Reading of verdict in #KimWeeksTrial @dbnewsjournal @DBNJcrime @Watsnewz pic.twitter.com/XyHOCIlSmW
— Matt Bruce (@Matt_BruceDBNJ) April 5, 2018
Just the truth says
Found guilty on all 7 counts and no prison time? Don’t get that.
r&r says
That’s a good one John…..
Lorraine Call says
It’s amazing what she did is against the law so she should serve time in prison but look at what is going on in Washington all this corruption exposed and nothing happening to these traitors. What has happened to justice system.
Really says
Drama Queen criminal. Her son can be her cellmate
Chris A Pickett says
Guilty haha. Sad that she will not serve in prison for her crimes. But if someone gets caught with a doobie, by goodness, lock em up and throw away the key…….very sad.
JimBob says
Surely there is a spot for her in the EPA!
So What says
It is a pretty stupid law if you ask me. In most states what she did is not against the law. Think about the next time you make a video on your phone, perhaps amongst a group of people. If you don’t have consent of everyone involved, you just committed a felony in Florida when all you wanted to do was record a surprise party. She should not go to jail and the law should be changed.

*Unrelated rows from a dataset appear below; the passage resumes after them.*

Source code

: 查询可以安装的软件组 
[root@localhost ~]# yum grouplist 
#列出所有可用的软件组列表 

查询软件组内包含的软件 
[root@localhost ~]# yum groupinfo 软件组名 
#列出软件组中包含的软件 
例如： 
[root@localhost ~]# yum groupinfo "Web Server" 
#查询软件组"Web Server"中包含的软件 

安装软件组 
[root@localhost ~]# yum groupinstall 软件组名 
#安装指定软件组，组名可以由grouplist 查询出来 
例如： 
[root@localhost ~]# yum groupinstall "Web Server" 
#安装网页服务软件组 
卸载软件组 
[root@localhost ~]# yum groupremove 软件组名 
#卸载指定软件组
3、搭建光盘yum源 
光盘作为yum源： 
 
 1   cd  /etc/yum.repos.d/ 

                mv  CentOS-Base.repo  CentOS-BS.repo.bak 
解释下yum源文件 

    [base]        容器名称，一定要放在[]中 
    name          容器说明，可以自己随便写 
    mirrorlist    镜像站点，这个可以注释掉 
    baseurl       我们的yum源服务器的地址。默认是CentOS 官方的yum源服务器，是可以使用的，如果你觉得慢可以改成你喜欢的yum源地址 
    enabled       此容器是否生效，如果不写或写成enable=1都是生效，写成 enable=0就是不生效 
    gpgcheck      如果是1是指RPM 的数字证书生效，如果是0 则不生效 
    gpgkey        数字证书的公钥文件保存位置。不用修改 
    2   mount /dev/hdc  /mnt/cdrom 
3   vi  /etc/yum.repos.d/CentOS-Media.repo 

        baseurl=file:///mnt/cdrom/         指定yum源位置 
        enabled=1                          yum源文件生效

Lots of people record conversations just to protect themselves from false accusations and Florida makes them a criminal for doing so.
The Geode says
All this bullshit for NO PRISON TIME? What a colossal waste of time and taxpayers money…
Ok thanks says
I could have told you that 3 years ago. She can spend time with her son in jail. What a waste of money
Local Law Enforcement says
Jason Lewis is easily one of the most talented prosecutors you’ll ever see. I enjoyed watching these closing arguments.
Trumpster says
I think I will offer her a job in my administration, her guilty conviction makes her extremely qualified, and remembrr I only hire the best and brightest. I also have a real soft spot for blondes, just look at my 19 others harlots.
palmcoaster says
She done nothing against the law and her attorney’s should have requested this trial in another county for a fair one. She is witch hunted for making public wrong doing by county officials during elections and requesting Tallahassee’s help and the media on resolving it! May as well don’t even vote in this county incoming elections as won’t make no difference to the decided outcome.
Daphne says
Foolish waste of taxpayer money. Recordings of conversations?!
Xbadge says
SEVEN….SEVEN FELONY COUNTS?…Hmm, something SHOULD stick…right? Don’t hold your breath….maybe she was wearing her Teflon suit, like Gotti used to..
Richard says
Flagler County and the state of Florida have to be the laughing stock of the country. What a joke! Waste of money, time, energy and it accomplished WHAT?
David S says
Maybe she can get a job in the current administration in Washington….
Xbadge says
Not a waste of money, if it nets 7 GUILTY FELONY COUNTS…HMMMM?? Yes, Felony.
girl says
Your kidding me… all this, found guilty, felony charges and no jail time…Why do they even bother… it’s crazy, just let people do whatever… Oh yea they do.
So What says
@Richard,
It accomplished only one thing: highlighting how stupid that law is. I’m sure thousands of people in Florida have broken the same law recording a spouse for example who is making threatening comments. Usually crimes require criminal intent. A person could break this law thinking what they did was perfectly reasonable and legal only to find they committed a felony.
Anonymous says
She will wait it out for a couple of years and then be back on the streets with her placard brigade trying to drum up support for another government position.
Sadie says
One of the things the felony guilty verdict will accomplish is that now Kim cannot collect her state employees retirement.
Alex says
Yeah she was fighting to keep her benefits people has nothing to do with anything but the money she wont get it now though, she will loose all of it. Good im glad she wont get a dime. Look a little deeper and you will see what im talking about . WERE TALKING SIX FIGURES A YEAR
Eugene Hartke says
Do not antagonize the powers that be, especially if they are Republicans.
surferboy says
white lady in flagler county equals no jail time
Pamela Andrews says
What is the date of sentencing/fines given etc???